Monday, August 7, 2017

Meat eating and human brain evolution

Continuing this post, here are some scientific articles on meat-eating and the evolution of the human brain. While we can't reduce consciousness to the brain it seems a bigger and more complex brain, one more evolved, is prerequisite for so-called 'higher' consciousness.

This article said: "There is no doubt that human evolution has been linked to meat in many fundamental ways. Our digestive tract is not one of obligatory herbivores; our enzymes evolved to digest meat whose consumption aided higher encephalization and better physical growth. Cooperative hunting promoted the development of language and socialization. [...] Killing animals and eating meat have been significant components of human evolution that had a synergistic relationship with other key attributes that have made us human, with larger brains, smaller guts, bipedalism and language. Larger brains benefited from consuming high-quality proteins in meat-containing diets, and, in turn, hunting and killing of large animals, butchering of carcasses and sharing of meat have inevitably contributed to the evolution of human intelligence in general and to the development of language and of capacities for planning, cooperation and socializing in particular."

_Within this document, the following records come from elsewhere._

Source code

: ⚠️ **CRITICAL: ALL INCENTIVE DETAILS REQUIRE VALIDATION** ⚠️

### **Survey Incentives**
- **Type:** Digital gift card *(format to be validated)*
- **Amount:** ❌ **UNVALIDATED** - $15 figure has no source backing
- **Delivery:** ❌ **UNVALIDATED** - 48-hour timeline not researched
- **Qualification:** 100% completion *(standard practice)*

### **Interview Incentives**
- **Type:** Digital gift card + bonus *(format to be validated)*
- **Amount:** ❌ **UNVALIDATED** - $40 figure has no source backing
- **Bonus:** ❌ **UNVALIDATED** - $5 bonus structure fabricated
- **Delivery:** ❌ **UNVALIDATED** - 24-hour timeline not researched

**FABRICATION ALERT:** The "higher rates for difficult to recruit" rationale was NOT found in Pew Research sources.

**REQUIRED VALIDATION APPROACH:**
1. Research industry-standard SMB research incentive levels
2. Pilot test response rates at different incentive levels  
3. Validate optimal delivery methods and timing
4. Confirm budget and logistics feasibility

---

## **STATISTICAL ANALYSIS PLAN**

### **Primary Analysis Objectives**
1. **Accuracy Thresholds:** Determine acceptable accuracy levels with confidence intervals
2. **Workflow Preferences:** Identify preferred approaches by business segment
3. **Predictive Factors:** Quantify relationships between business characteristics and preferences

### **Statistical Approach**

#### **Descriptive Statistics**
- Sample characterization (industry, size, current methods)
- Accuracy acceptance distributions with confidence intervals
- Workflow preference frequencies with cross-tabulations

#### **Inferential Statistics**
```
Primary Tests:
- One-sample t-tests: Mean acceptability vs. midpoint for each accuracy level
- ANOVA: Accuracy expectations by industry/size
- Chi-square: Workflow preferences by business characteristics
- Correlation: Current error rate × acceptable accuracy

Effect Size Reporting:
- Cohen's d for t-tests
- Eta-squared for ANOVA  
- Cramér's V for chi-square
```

Another article on human evolution and meat eating:


"'Only two types of primate survived the climate catastrophe,' says Domínguez-Rodrigo­. There was a 'plant-processing machine on the one hand and a meat-eating machine on the other hand', he says. 'The meat-eating machine evolved a bigger brain. The meat-eating machine became us.' However the key question becomes how much meat should a cognitive-health-conscio­us person eat. Too little can delay development and cognition. But too much, particularly if it is low quality and mass produced, is associated with other health concerns, such as heart disease and cancer, along with memory problems later in life."